What is expected:
If a line in the records below contains the word "else", copy it.

Dataset:
BEGIN
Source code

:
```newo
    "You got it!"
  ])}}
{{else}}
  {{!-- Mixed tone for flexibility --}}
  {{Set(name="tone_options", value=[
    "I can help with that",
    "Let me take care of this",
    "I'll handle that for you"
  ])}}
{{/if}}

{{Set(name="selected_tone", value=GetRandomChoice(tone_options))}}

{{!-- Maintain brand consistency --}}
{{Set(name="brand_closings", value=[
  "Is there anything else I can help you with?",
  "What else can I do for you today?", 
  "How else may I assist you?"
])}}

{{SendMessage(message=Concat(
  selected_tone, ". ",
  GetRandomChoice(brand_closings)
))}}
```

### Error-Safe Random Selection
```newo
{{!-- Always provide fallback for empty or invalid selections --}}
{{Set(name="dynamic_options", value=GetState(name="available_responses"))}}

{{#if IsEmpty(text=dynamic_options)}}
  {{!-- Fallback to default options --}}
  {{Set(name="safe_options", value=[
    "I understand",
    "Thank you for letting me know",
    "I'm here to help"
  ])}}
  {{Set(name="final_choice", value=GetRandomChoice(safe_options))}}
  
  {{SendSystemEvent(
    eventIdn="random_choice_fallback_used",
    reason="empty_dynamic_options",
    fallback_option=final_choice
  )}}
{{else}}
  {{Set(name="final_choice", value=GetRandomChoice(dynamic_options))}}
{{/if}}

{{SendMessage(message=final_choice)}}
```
END
BEGIN
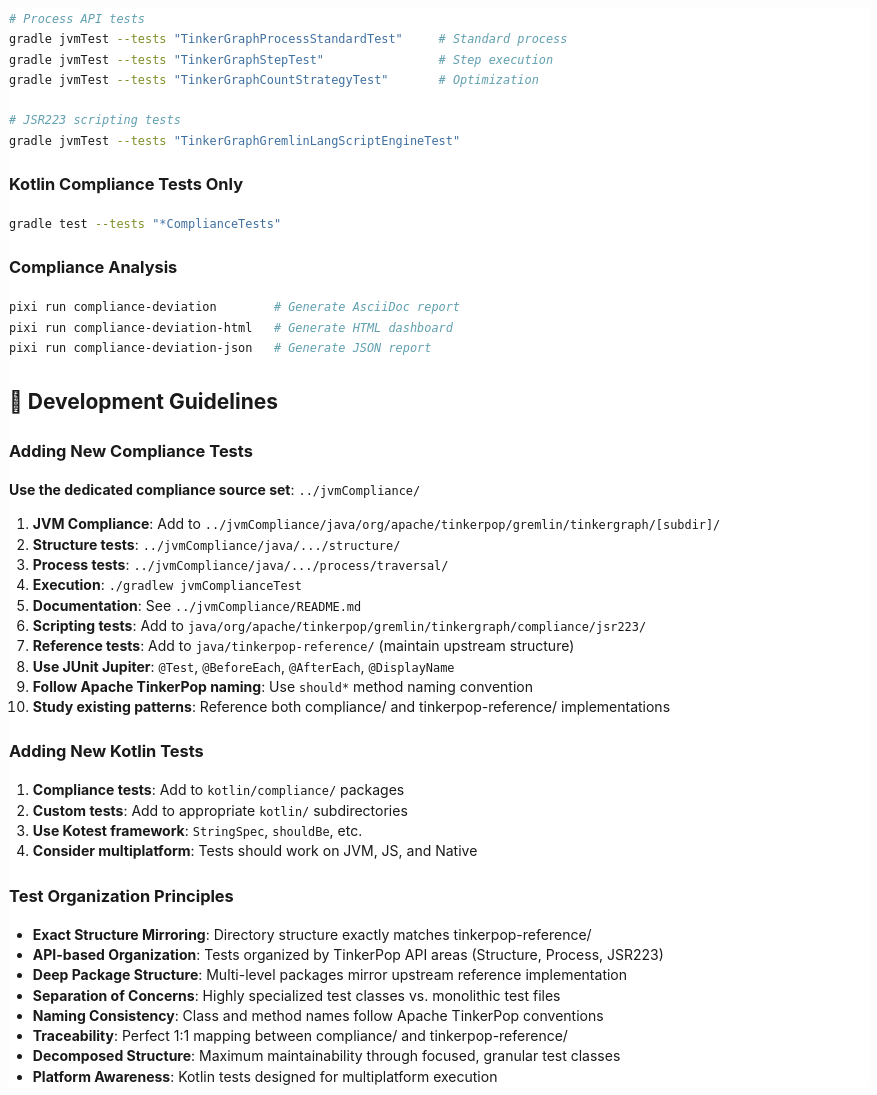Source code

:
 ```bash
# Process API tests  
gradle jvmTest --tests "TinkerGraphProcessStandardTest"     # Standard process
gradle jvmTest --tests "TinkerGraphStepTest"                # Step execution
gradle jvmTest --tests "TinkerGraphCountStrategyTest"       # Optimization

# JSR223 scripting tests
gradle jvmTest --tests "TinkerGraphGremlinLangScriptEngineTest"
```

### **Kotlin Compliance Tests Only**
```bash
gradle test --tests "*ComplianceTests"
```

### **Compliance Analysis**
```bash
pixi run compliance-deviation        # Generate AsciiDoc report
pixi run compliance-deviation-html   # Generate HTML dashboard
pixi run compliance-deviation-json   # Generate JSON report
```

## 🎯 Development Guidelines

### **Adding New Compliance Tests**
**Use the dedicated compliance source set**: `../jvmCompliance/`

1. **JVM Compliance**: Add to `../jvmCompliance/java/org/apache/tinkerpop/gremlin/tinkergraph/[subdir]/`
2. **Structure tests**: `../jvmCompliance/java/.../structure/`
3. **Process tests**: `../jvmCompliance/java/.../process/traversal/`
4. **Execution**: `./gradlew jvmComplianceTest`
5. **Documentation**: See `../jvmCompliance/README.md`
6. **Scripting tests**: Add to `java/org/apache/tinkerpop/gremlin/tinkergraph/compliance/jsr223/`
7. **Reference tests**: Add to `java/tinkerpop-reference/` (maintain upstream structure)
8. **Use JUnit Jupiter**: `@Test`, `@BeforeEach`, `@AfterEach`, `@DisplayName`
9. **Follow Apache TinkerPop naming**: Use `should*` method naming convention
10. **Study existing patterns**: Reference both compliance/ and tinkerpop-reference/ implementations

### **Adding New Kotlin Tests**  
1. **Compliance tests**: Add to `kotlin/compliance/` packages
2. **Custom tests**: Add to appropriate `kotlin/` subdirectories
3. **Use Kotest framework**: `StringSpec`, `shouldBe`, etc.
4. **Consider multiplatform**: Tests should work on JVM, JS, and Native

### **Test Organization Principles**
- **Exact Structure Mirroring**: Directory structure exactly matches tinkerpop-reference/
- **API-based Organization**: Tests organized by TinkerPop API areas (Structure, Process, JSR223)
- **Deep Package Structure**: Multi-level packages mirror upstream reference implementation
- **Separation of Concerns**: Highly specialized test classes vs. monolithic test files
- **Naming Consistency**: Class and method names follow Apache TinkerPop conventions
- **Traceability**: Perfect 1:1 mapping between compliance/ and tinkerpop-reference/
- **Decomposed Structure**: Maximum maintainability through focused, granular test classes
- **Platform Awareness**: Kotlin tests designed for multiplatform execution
END
Problem solution:
{{else}}
  "Is there anything else I can help you with?",
  "What else can I do for you today?", 
  "How else may I assist you?"
{{else}}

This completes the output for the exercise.